Chapter 75 - Chronic Skin Conditions
A nurse is providing information about a new prescription for corticosteroid cream to a client who has mild psoriasis. Which of the following should the nurse include in the information? (Select all that apply.) A. Apply an occlusive dressing after application. B. Apply three to four times per day. C. Wear gloves after application to lesions on the hands. D. Avoid applying in skin folds. E. Use medication continuously over a period of several months.
A. CORRECT: An occlusive dressing can enhance the efficacy of the topical corticosteroid on the exposed lesions. B. INCORRECT: Corticosteroid cream is applied twice daily to prevent development of local and systemic adverse effects. C. CORRECT: Gloves worn after the medication can enhance the efficacy of the topical corticosteroid on the exposed lesions of the hands. D. CORRECT: Corticosteroid cream applied to lesions in skin folds increases the risk of yeast infections. E. INCORRECT: Corticosteroid cream used continuously can increase the risk for development of local and systemic adverse effects.
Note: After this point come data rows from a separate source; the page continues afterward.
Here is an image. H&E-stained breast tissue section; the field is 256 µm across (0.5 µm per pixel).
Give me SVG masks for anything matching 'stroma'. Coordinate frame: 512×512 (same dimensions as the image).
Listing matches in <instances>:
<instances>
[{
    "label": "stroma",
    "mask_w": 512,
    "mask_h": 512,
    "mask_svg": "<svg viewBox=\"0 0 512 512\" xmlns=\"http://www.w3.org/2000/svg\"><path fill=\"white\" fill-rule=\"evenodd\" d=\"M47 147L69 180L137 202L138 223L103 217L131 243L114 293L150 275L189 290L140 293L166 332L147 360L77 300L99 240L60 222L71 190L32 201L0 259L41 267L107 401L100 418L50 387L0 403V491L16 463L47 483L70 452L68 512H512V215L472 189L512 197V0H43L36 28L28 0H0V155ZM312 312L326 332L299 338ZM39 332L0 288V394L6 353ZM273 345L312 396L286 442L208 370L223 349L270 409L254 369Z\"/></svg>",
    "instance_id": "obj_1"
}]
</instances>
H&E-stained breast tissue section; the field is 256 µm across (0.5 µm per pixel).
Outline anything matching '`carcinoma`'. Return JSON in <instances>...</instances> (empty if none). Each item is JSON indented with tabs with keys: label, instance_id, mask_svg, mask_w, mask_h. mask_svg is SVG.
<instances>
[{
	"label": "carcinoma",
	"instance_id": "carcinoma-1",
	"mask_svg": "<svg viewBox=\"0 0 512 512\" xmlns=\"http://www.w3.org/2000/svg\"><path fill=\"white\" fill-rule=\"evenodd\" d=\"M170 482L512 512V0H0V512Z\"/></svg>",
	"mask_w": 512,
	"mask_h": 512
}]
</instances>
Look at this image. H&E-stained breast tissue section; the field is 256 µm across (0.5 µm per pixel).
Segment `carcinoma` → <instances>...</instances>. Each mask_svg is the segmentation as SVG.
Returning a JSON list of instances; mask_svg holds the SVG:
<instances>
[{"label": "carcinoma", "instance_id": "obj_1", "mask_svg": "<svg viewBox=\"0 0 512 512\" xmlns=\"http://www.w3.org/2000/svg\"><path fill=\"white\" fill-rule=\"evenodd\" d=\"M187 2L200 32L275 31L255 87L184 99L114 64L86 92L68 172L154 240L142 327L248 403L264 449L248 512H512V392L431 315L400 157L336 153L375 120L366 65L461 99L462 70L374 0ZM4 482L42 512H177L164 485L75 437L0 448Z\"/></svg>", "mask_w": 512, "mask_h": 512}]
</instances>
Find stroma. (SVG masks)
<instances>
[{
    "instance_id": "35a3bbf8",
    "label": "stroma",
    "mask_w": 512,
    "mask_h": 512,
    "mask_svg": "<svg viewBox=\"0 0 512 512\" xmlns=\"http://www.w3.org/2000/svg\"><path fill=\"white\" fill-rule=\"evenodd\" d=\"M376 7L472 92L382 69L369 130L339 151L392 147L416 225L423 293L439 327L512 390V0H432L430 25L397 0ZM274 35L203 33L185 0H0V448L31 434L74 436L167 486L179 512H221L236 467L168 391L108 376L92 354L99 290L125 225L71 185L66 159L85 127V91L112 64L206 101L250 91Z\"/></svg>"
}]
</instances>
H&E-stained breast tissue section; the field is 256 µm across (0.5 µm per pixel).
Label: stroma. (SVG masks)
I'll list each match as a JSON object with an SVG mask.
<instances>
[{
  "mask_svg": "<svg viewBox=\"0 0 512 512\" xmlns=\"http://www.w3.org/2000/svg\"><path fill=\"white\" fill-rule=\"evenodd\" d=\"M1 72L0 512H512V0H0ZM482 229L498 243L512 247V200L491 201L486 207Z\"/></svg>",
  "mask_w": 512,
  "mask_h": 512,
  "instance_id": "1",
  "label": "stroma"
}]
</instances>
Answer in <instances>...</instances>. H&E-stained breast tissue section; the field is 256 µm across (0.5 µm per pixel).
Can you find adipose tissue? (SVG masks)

A nurse is assessing a client who has seborrheic keratosis on the forehead and nose. Which of the following manifestations should the nurse expect to find? (Select all that apply.) A. Waxy appearance of the lesions B. Black, rough lesions C. Pruritus of the lesions D. Purplish skin stain around the lesion E. Wartlike surface of the lesions
A. CORRECT: Seborrheic keratosis lesions appear waxy in texture. B. CORRECT: Seborrheic keratoses are tan, brown, or black lesions that are rough and become irritated due to friction. C. INCORRECT: Seborrheic keratoses may become irritated from friction but are not pruritic lesions. D. INCORRECT: Seborrheic keratosis does not cause a purplish skin stain around the lesion. E. CORRECT: A wartlike surface of the lesions is common for seborrheic keratosis, and the lesions are removed for cosmetic reasons.
A nurse is educating a female client on the use of calcipotriene (Dovonex) topical medication for the treatment of psoriasis. Which of the following information should the nurse include? (Select all that apply.) A. Recommended for facial lesions. B. Expect a stinging sensation upon application. C. Apply to the scalp. D. Obtain a pregnancy test. E. Limit application to skin folds.
A. INCORRECT: Applying calcipotriene to the face is not recommended because it may cause facial dermatitis. B. CORRECT: Calcipotriene causes stinging and burning sensations when applied to the lesions. C. CORRECT: Calcipotriene solution is applied to scalp lesions. D. CORRECT: Calcipotriene can cause birth defects. Female clients should obtain a pregnancy test before using the medication. E. CORRECT: Applying calcipotriene to skin folds can cause a possible local reaction of itching, irritation, and erythema.
A nurse is teaching a client who has a history of psoriasis about photochemotherapy and ultraviolet light (PUVA) treatments. Which of the following should the nurse include in the teaching? A. Apply coal tar before each treatment. B. Administer a psoralen medication before the treatment. C. Use this treatment every evening. D. Remove the scales gently following each treatment.
A. INCORRECT: PUVA treatment does not involve the use of coal tar. B. CORRECT: PUVA treatment involves the administration of a medication, such as a psoralen, to enhance photosensitivity. C. INCORRECT: PUVA treatments are completed two to three times each week and not on consecutive days. D. INCORRECT: Removal of scales may cause bleeding and is not recommended when treating psoriasis.
A nurse is providing teaching to a client who has a prescription for methotrexate (Trexall) for severe psoriasis. Which of the following information should the nurse include? A. Drink a glass of wine daily. B. Monitor for evidence of infection. C. Monitor kidney function tests regularly. D. Expect increased bruising.
A. INCORRECT: The client should not drink alcohol when taking methotrexate because the medication can cause liver damage. B. CORRECT: The client should monitor for fever and sore throat, which are signs of infection. Methotrexate can cause blood dyscrasias such as leukopenia. C. INCORRECT: The client should have liver function levels monitored frequently because the medication can cause liver damage. D. INCORRECT: The client should report increased bruising because methotrexate can cause blood dyscrasias such as thrombocytopenia.